DATASET RECORDS ▸

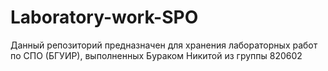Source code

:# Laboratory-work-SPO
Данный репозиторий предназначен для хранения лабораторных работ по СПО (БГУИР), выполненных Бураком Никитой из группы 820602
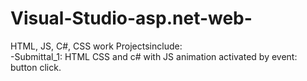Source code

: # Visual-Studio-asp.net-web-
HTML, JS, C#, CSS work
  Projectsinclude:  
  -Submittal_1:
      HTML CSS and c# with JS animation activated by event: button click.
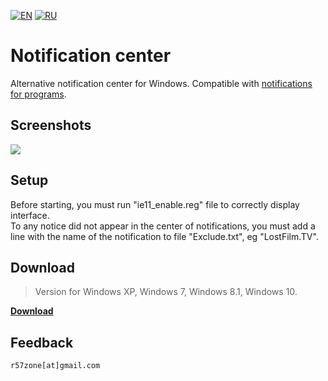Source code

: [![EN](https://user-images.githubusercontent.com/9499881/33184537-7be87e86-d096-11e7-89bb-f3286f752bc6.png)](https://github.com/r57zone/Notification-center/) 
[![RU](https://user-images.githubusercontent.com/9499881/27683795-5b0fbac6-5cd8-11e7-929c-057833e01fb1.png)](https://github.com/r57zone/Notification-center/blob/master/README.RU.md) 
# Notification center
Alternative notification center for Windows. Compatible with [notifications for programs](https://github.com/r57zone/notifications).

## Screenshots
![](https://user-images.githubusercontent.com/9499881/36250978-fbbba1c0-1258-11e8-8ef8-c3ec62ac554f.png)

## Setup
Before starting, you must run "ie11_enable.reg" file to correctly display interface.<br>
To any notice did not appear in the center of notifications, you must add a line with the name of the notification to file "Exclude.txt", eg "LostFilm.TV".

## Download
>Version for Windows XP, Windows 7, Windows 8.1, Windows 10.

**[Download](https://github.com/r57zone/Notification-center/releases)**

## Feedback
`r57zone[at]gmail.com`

INSTRUCTIONS TO FOLLOW ▸
An exact copy of the data is required, with the pictures excluded.

ANSWER SPACE ▸
Source code

:# Laboratory-work-SPO
Данный репозиторий предназначен для хранения лабораторных работ по СПО (БГУИР), выполненных Бураком Никитой из группы 820602
Source code

: # Visual-Studio-asp.net-web-
HTML, JS, C#, CSS work
  Projectsinclude:  
  -Submittal_1:
      HTML CSS and c# with JS animation activated by event: button click.
Source code

: [![EN](https://user-images.githubusercontent.com/9499881/33184537-7be87e86-d096-11e7-89bb-f3286f752bc6.png)](https://github.com/r57zone/Notification-center/) 
[![RU](https://user-images.githubusercontent.com/9499881/27683795-5b0fbac6-5cd8-11e7-929c-057833e01fb1.png)](https://github.com/r57zone/Notification-center/blob/master/README.RU.md) 
# Notification center
Alternative notification center for Windows. Compatible with [notifications for programs](https://github.com/r57zone/notifications).

## Screenshots
![](https://user-images.githubusercontent.com/9499881/36250978-fbbba1c0-1258-11e8-8ef8-c3ec62ac554f.png)

## Setup
Before starting, you must run "ie11_enable.reg" file to correctly display interface.<br>
To any notice did not appear in the center of notifications, you must add a line with the name of the notification to file "Exclude.txt", eg "LostFilm.TV".

## Download
>Version for Windows XP, Windows 7, Windows 8.1, Windows 10.

**[Download](https://github.com/r57zone/Notification-center/releases)**

## Feedback
`r57zone[at]gmail.com`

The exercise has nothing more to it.